In the rows below, change every "астра" to "хризантема" and leave everything else as it is.
SUPPLIED DATA Start Marker
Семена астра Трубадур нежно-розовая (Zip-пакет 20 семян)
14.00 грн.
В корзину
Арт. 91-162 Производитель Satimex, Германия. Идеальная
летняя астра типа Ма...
SUPPLIED DATA End Marker
FINISHED TASK:
Семена хризантема Трубадур нежно-розовая (Zip-пакет 20 семян)
14.00 грн.
В корзину
Арт. 91-162 Производитель Satimex, Германия. Идеальная
летняя хризантема типа Ма...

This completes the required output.